As evidências da existência desse modo de contágio pela respiração de partículas microscópicas aerotransportadas vêm crescendo em peso e em respaldo desde que, em fevereiro, alguns especialistas começaram a alertar para essa possibilidade. As evidências seguem em duas direções. De um lado, ao se localizar partículas contagiosas, com carga viral suficiente, flutuando no ar a quase cinco metros do doente. De outro, os numerosos casos de infecções em massa que se registam semana após semana e em que apenas os aerossóis podem explicar uma infecção tão massiva.

“Os casos de superpropagação só podem ser explicados por aerossóis: todos respiram o mesmo ar em uma sala fechada e com pouca ventilação”, diz Prather. E acrescenta: “O desafio com esse vírus é que muitas pessoas se movimentam já infectadas, sem saber que estão doentes; exalam aerossóis infecciosos simplesmente pela fala”. Del Val acredita que há menos evidências de surtos de transmissão por superfícies, ou por gotículas recebidas diretamente: “Admitir também a transmissão por aerossóis, sem esquecer que ambas as vias podem ser importantes no contágio, nos permite reagir a tempo e não atrasar a implementação de medidas que reduziriam os contágios em locais fechados”.

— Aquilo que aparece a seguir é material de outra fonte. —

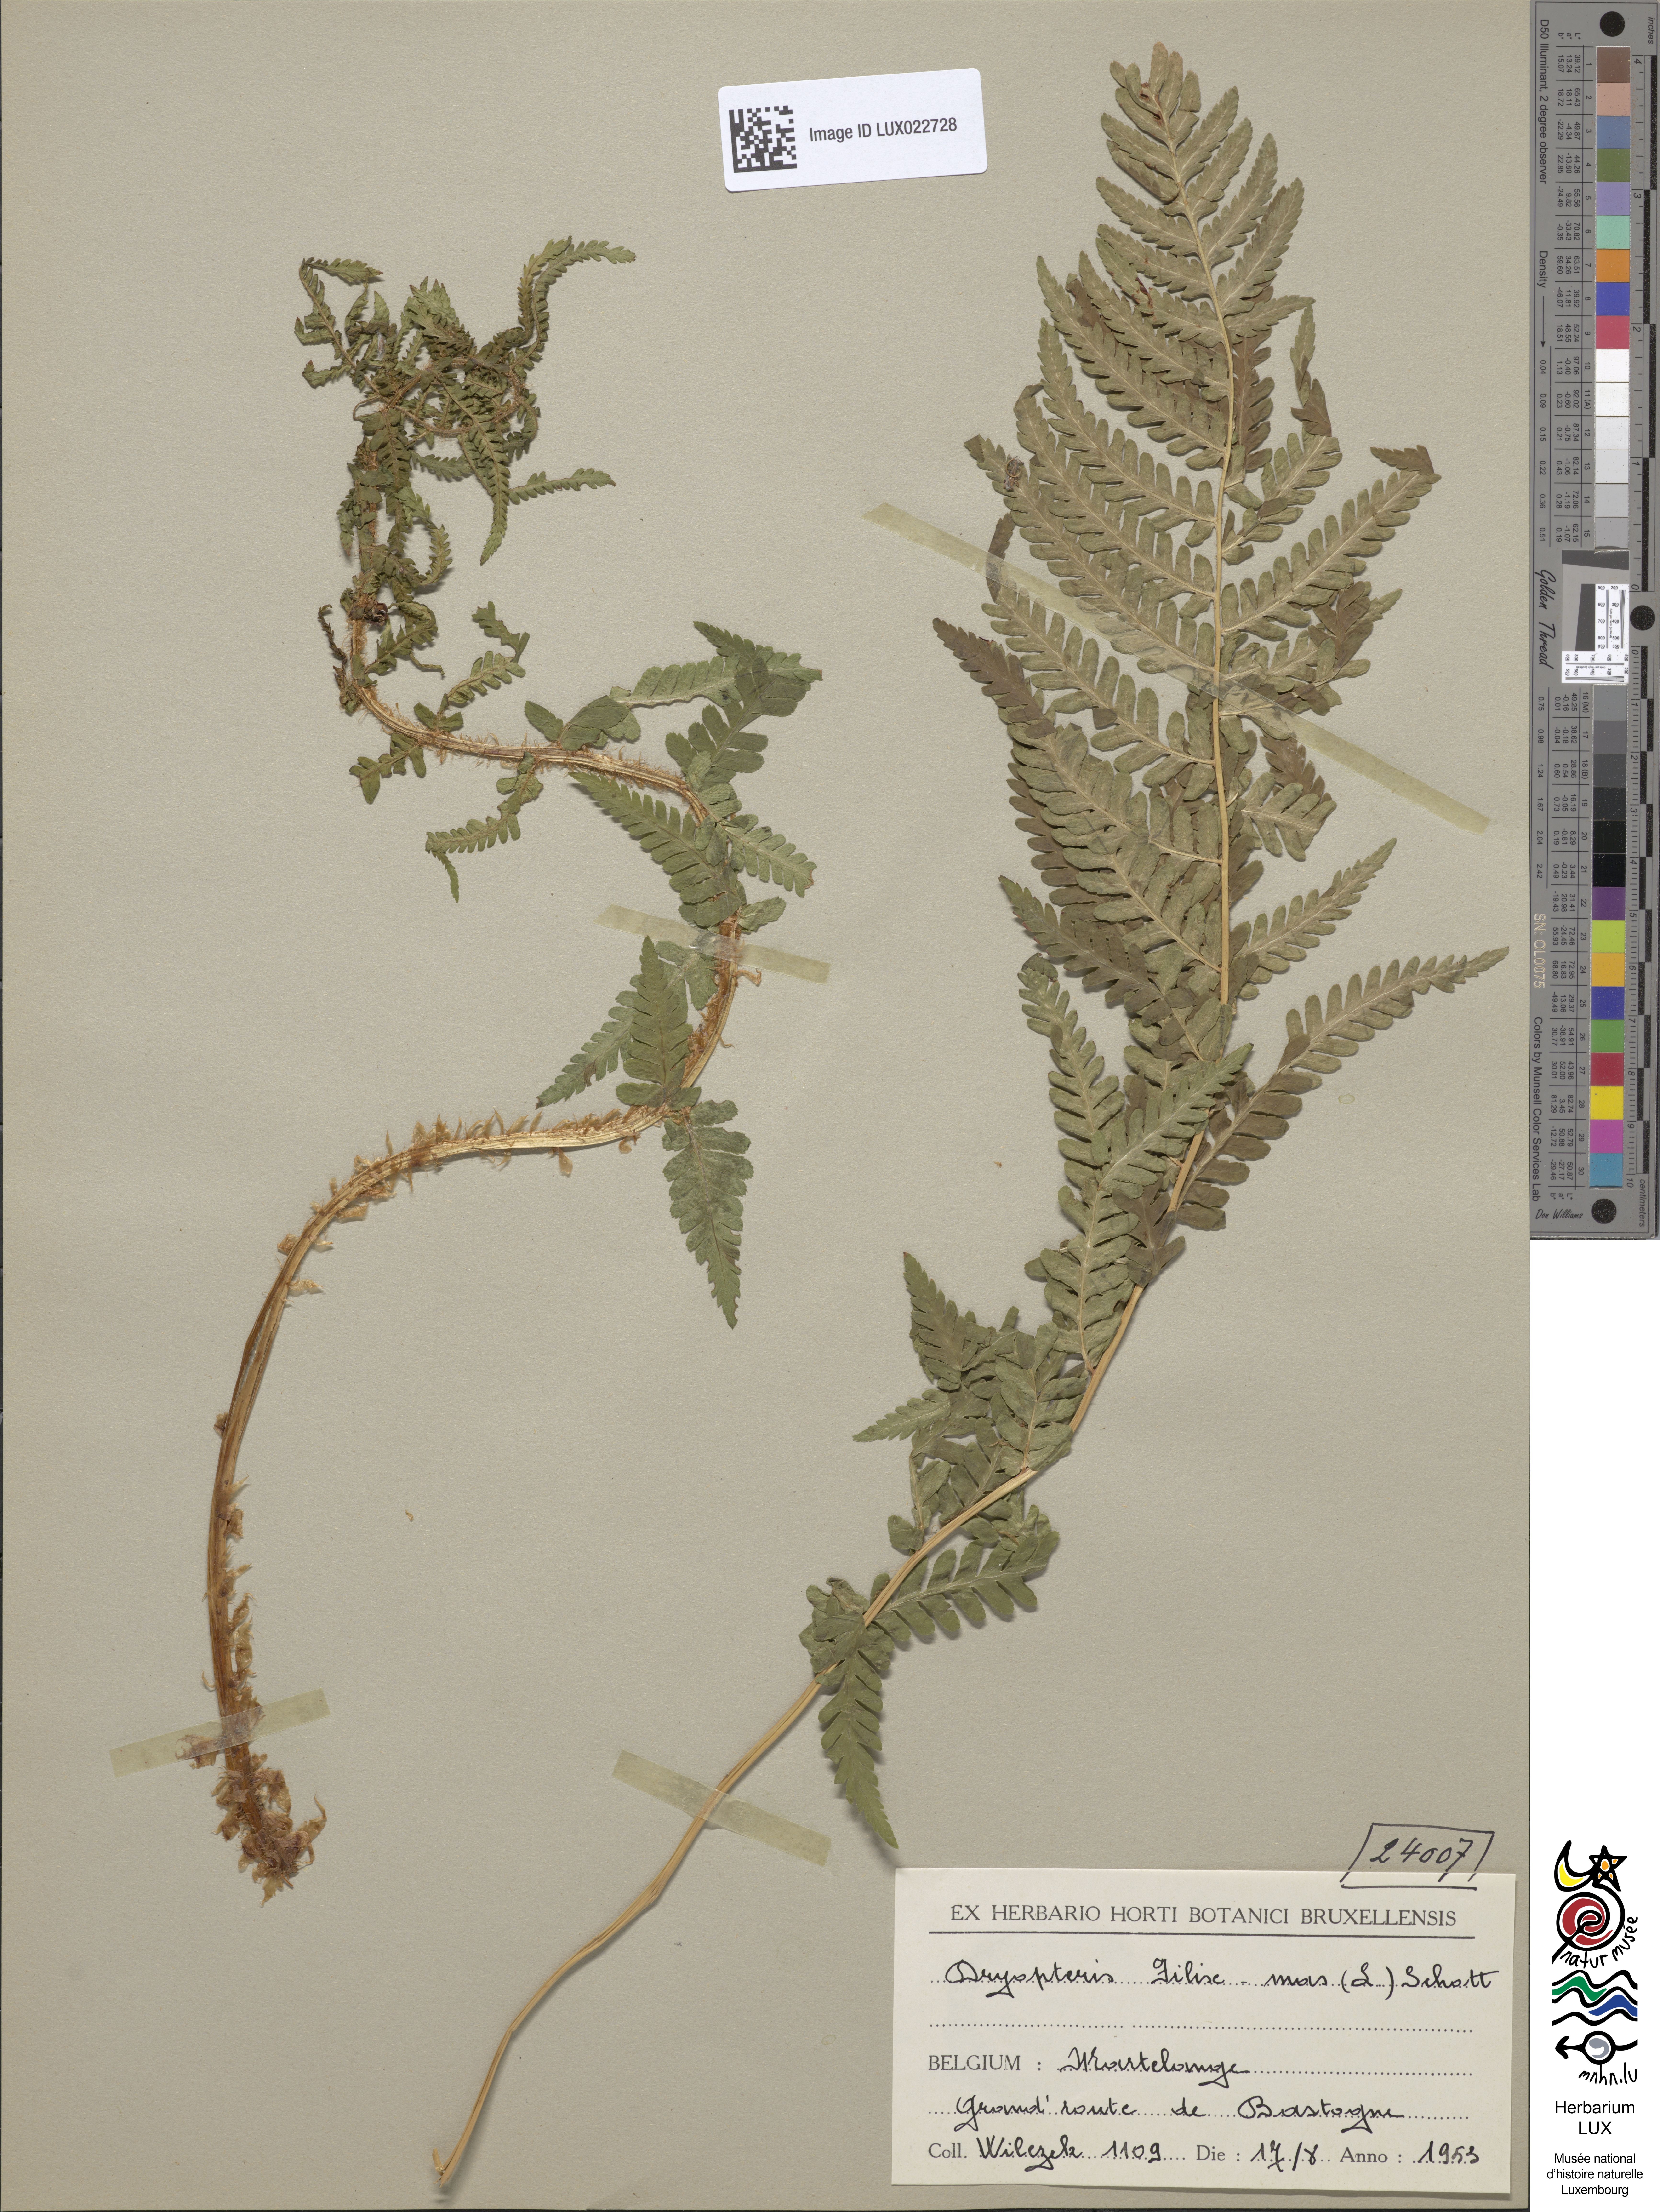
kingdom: Plantae
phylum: Tracheophyta
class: Polypodiopsida
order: Polypodiales
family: Dryopteridaceae
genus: Dryopteris
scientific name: Dryopteris filix-mas
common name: Male fern
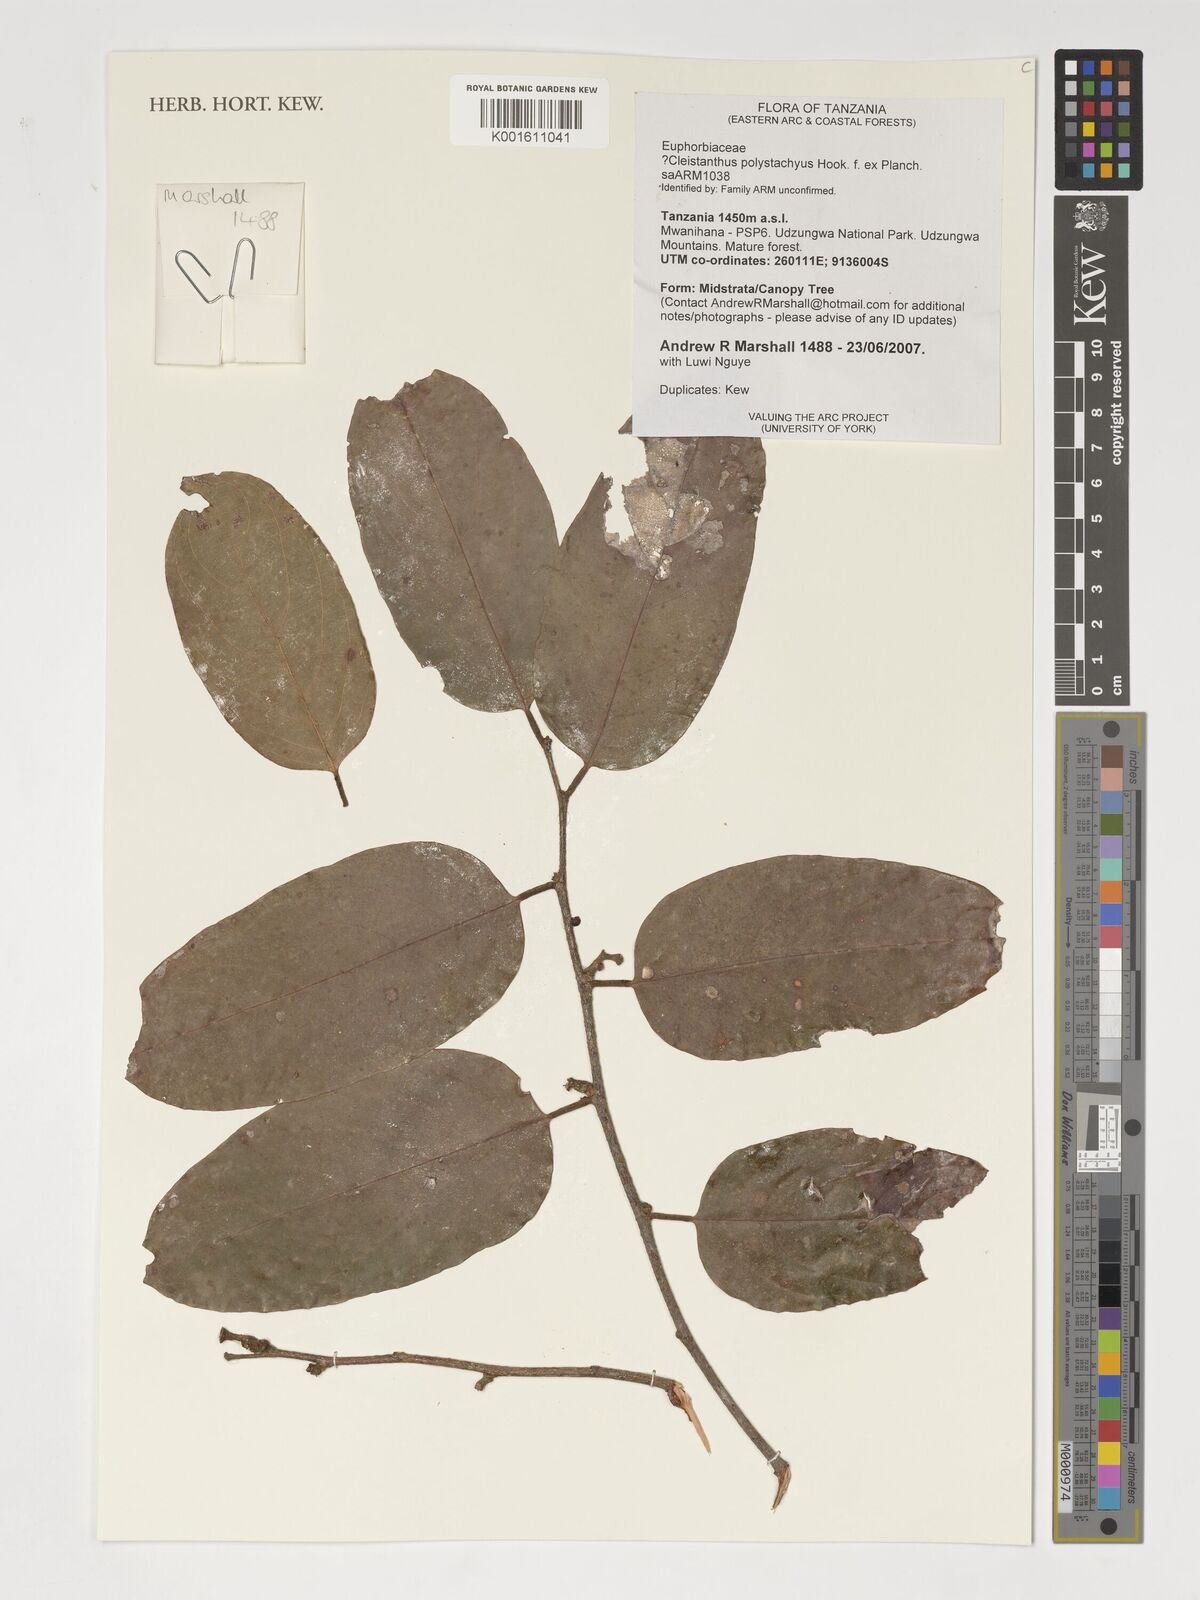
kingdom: Plantae
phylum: Tracheophyta
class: Magnoliopsida
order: Malpighiales
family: Phyllanthaceae
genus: Cleistanthus
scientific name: Cleistanthus polystachyus
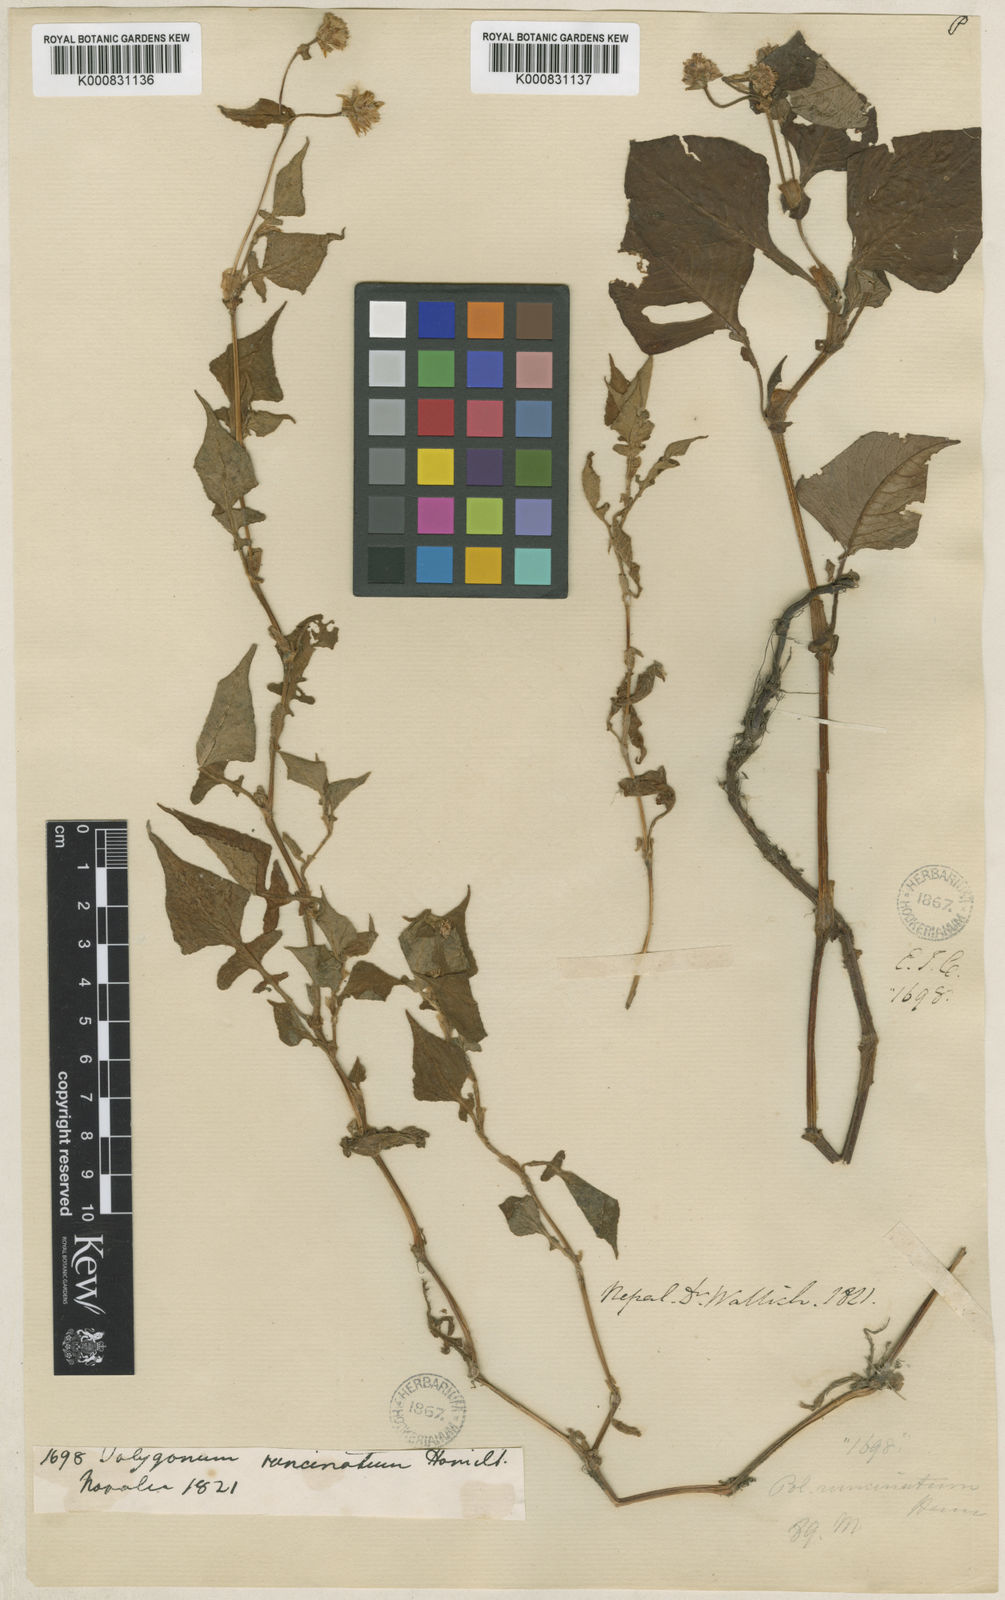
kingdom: Plantae
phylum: Tracheophyta
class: Magnoliopsida
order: Caryophyllales
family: Polygonaceae
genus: Persicaria
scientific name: Persicaria runcinata
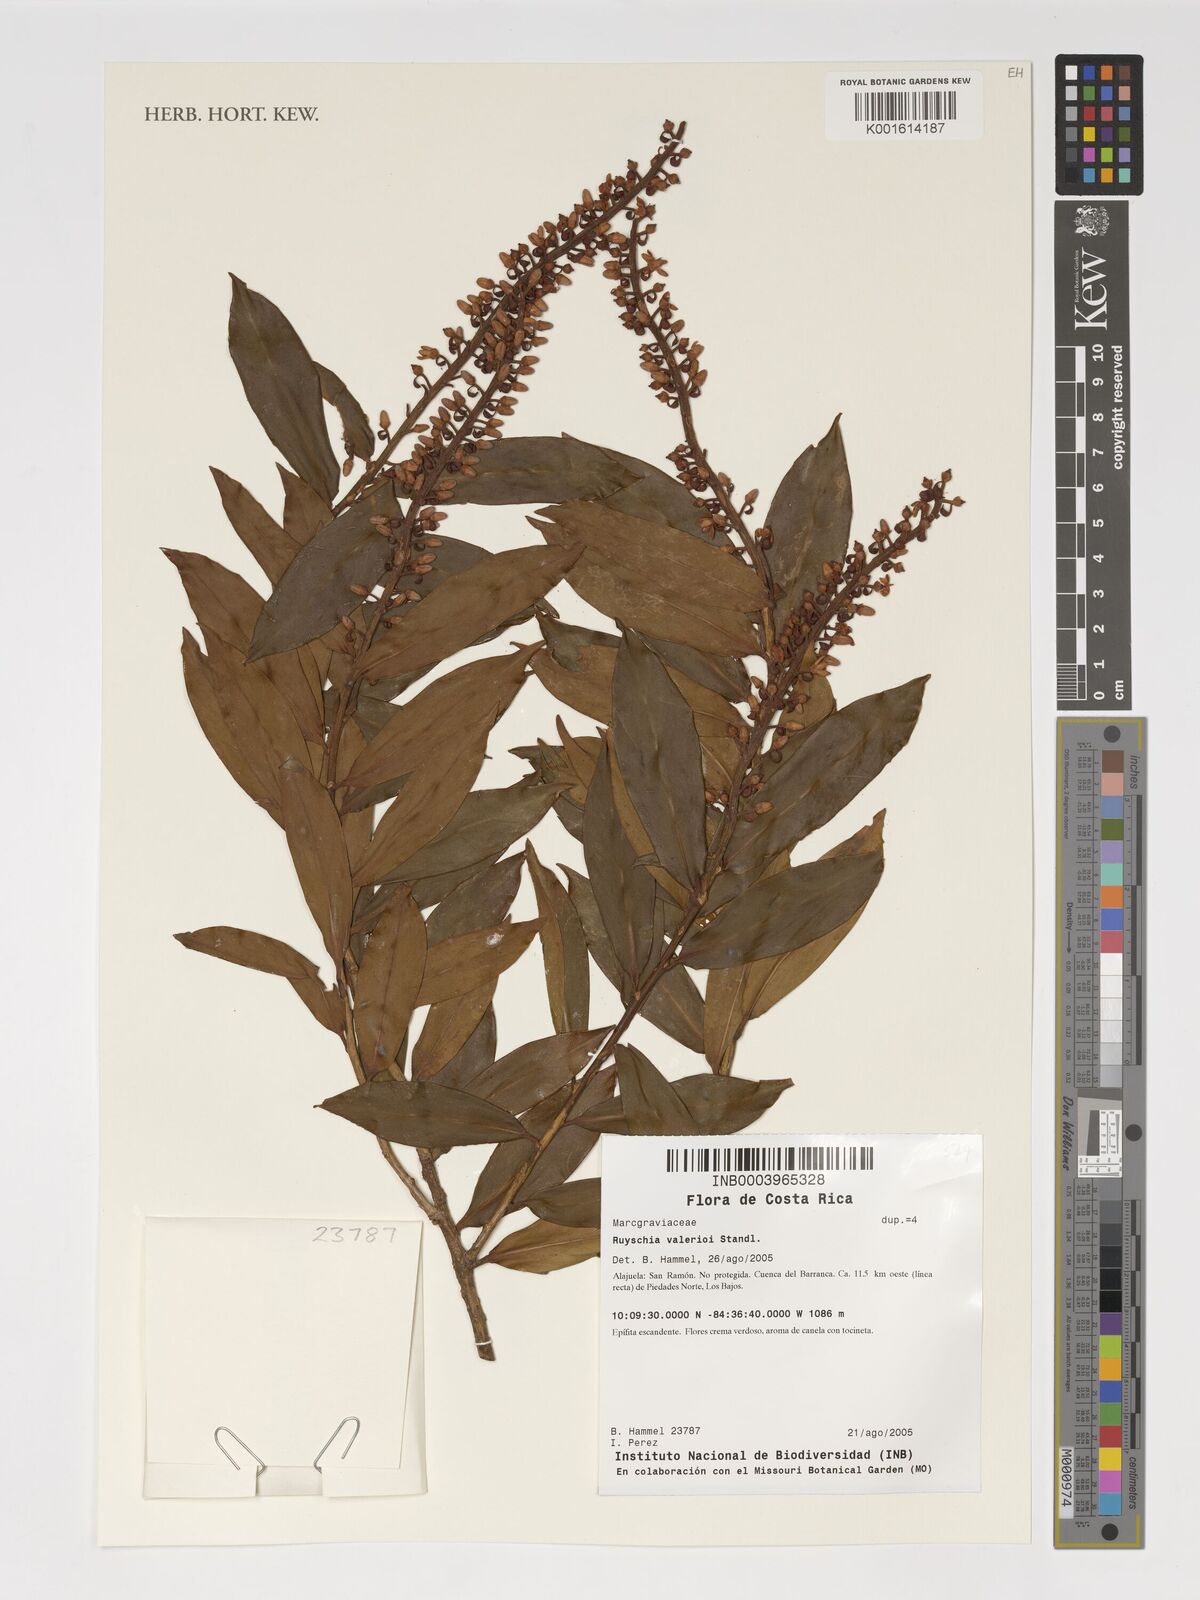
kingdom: Plantae
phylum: Tracheophyta
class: Magnoliopsida
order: Ericales
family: Marcgraviaceae
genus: Ruyschia
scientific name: Ruyschia valerioi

Mesmo assim, a Organização Mundial da Saúde (OMS) só reconheceu que essa via aérea poderia ter algum papel na pandemia depois que mais de 200 cientistas publicaram uma carta aberta exigindo que seus dados fossem levados em consideração. Mas só a admite como uma possibilidade, embora suas diretrizes incentivem a melhorar a ventilação dos espaços.